Request A:
Reproduce the passage of the Seuphor biography starting at "Michel Seuphor (pseudonym" and ending at "abstract art alive.", with "interbellum" renamed "interwar period".

Text shown:
Birth 1901
- Death 1999
Michel Seuphor, collection House of Literature, Antwerp (archive of Michel Seuphor).
Biography

Michel Seuphor (pseudonym of Fernand-Louis Berckelaers) is one of the key figures from the art scene of the interbellum. This author, essayist, art historian and critic is one of the most reputable advocates of Abstract Art. He was at the inception of avant-garde groups and publications. In addition to his literary oeuvre, he builds a respectable career as an illustrative artist. Seuphor built a bridge between the generations with his multi-faceted activities and strove to keep the original meanings of abstract art alive.

He begins as a radical Flemish propagandist in Antwerp, but he quickly turns into an international author. Beginning in 1922, along with Jozef Peeters he leads the avant-garde journal Het Overzicht with contributions from the European pioneers of Constructivism. After a few brief stays in Paris, Seuphor leaves his hometown definitively in 1925 in order to settle in Paris. The group Cercle et Carré, which he establishes in 1929 with the painter Joaquín Torres-Garcia (1874 – 1949), brings artists from various disciplines together in order to protect Abstract Art via a journal, manifestos and exhibitions. As such, in 1930 Seuphor organises the first exhibition that is exclusively devoted to abstract art. In a short period of time, he builds up a very extensive network from the chief players of the avant-garde: from Fernand Léger (1881 – 1955) and Jean (Hans) Arp (1886 – 1966) to Jean Cocteau (1889 – 1963) and Sonia Delaunay (1885 – 1979) and Piet Mondriaan (1872 – 1944). With the latter he is very good friends. He even writes his first monograph. After WWII, a whole series of exhaustive publications on the history of abstract art follows, which are viewed as reference works in the literature on art. They were translated numerous times and reprinted and are disseminated over the whole world.

Available records:
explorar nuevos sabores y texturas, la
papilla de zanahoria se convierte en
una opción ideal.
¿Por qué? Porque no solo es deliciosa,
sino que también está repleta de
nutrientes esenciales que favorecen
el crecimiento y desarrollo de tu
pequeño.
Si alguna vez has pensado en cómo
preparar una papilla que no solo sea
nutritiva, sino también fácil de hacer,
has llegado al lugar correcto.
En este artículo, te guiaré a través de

Request B:
Lay out every line of the rows as a Markdown table with the columns Line No. and Content, numbering the lines in order and omitting blank ones.

Response area A:
Michel Seuphor (pseudonym of Fernand-Louis Berckelaers) is one of the key figures from the art scene of the interwar period. This author, essayist, art historian and critic is one of the most reputable advocates of Abstract Art. He was at the inception of avant-garde groups and publications. In addition to his literary oeuvre, he builds a respectable career as an illustrative artist. Seuphor built a bridge between the generations with his multi-faceted activities and strove to keep the original meanings of abstract art alive.

Response area B:
| Line No. | Content |
|---|---|
| 1 | explorar nuevos sabores y texturas, la |
| 2 | papilla de zanahoria se convierte en |
| 3 | una opción ideal. |
| 4 | ¿Por qué? Porque no solo es deliciosa, |
| 5 | sino que también está repleta de |
| 6 | nutrientes esenciales que favorecen |
| 7 | el crecimiento y desarrollo de tu |
| 8 | pequeño. |
| 9 | Si alguna vez has pensado en cómo |
| 10 | preparar una papilla que no solo sea |
| 11 | nutritiva, sino también fácil de hacer, |
| 12 | has llegado al lugar correcto. |
| 13 | En este artículo, te guiaré a través de |